STUN(Session Traversal Utilities for NAT)サーバーとは、NAT環境にある利用者(端末)が、自分のグローバルIPアドレスや通信に使用されるポート番号を確認し、相手と直接通信できるよう支援するためのサーバーです。

家庭や企業のネットワークでは、多くの端末がNATの内側に配置されています。そのため、利用者(端末)どうしが直接通信しようとしても、お互いの通信先が分からず接続できない場合があります。

STUNサーバーは、利用者(端末)がインターネットからどのように見えているのかを知らせる役割を果たします。この情報を利用することで、P2P通信やWebRTCでは利用者(端末)どうしの直接通信を確立できる場合があります。

ただし、すべてのNAT環境で直接通信が成功するわけではありません。

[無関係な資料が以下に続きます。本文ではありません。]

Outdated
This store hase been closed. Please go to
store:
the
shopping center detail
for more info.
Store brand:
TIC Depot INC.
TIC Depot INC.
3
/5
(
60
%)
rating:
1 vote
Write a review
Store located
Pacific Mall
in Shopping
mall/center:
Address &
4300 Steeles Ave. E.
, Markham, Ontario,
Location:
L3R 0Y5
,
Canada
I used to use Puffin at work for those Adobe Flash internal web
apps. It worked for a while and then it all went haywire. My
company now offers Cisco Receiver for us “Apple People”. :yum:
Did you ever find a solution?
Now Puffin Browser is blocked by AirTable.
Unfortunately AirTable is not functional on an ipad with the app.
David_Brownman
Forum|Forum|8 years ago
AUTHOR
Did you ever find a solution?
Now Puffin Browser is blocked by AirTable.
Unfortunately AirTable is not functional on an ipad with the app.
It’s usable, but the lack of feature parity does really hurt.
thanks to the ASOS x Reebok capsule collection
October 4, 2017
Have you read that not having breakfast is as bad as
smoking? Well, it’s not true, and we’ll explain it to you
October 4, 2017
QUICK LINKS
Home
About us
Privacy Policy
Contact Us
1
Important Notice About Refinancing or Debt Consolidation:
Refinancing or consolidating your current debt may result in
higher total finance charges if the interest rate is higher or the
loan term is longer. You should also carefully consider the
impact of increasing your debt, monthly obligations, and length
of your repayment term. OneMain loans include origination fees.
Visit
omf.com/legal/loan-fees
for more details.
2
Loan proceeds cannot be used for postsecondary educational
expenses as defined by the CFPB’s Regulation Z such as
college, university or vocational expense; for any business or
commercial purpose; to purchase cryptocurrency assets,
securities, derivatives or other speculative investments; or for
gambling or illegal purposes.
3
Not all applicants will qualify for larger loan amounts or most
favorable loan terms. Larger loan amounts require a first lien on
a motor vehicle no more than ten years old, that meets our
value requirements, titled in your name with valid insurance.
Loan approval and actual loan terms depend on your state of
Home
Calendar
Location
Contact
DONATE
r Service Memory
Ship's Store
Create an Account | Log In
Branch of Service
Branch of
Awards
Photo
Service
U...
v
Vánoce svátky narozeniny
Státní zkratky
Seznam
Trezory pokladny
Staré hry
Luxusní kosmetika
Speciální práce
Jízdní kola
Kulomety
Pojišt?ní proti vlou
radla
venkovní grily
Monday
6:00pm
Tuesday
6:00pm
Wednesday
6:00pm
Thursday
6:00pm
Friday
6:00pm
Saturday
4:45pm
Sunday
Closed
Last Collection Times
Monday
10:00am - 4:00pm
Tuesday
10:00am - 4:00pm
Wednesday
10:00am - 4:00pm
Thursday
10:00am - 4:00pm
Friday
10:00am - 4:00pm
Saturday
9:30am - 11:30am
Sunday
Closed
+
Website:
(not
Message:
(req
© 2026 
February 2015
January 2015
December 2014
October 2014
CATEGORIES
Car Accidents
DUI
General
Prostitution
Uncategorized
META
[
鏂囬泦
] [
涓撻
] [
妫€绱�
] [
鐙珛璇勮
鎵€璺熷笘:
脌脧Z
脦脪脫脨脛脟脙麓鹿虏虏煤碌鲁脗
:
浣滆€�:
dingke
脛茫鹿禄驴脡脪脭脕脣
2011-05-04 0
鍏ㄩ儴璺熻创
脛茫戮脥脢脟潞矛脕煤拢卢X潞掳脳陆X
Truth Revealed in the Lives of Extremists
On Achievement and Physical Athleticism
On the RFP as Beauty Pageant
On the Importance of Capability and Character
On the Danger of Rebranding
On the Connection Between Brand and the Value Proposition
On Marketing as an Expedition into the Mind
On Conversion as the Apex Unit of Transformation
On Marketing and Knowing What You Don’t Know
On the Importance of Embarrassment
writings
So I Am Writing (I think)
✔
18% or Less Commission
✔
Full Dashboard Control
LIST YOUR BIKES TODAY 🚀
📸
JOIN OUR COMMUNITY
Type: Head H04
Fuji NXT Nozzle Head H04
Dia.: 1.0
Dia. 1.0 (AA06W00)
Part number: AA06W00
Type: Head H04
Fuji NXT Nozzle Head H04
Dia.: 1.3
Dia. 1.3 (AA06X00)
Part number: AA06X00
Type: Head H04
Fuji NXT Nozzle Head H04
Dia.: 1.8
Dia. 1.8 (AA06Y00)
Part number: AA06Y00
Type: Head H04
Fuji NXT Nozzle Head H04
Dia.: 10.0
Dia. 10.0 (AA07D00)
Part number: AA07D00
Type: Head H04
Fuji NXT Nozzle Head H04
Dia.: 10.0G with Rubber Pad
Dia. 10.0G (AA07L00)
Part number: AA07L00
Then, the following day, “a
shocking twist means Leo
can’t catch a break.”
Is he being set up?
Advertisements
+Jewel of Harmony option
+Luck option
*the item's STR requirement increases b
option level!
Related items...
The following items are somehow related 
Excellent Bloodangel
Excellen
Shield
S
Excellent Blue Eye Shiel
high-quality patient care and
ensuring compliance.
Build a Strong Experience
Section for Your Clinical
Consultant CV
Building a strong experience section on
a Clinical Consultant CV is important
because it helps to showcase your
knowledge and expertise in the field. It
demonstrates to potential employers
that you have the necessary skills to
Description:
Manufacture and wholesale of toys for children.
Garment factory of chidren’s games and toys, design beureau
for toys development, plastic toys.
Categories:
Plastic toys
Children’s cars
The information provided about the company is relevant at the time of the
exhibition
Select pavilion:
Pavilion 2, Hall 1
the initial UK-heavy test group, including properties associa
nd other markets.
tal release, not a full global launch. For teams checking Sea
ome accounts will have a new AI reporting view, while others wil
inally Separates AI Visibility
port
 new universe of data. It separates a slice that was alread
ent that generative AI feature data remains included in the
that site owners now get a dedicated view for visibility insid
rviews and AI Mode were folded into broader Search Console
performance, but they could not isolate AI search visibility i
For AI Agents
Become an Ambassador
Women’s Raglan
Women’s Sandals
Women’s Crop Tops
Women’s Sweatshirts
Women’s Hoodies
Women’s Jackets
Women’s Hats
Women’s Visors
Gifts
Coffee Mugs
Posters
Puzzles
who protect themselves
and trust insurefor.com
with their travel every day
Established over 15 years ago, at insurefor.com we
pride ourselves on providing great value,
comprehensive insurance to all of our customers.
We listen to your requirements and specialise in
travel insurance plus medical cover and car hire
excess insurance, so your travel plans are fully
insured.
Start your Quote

そのような場合には、TURNサーバーを利用して通信を中継します。

現在では、オンライン会議やビデオ通話、オンラインゲームなど、多くのリアルタイム通信サービスで利用されている重要な技術です。

【ネット探検ラボでは】

STUNサーバーは、P2P通信やWebRTCを実現するための重要な支援技術です。利用者(端末)どうしが直接通信できるかどうかを判断する際、最初に利用されることが多く、通信の遅延を抑えながら効率的な接続を実現します。

一方で、近年ではWebRTCなどの正規技術を悪用し、STUNサーバーを利用して遠隔操作や通信経路の確立を試みるマルウェアも確認されています。

重要なのは、STUNサーバーそのものが危険なのではなく、正規技術が悪用される可能性を理解することです。ネット探検ラボでは、技術を善悪で判断するのではなく、その仕組みと活用、そして悪用の両面からサイバーセキュリティを探究していきます。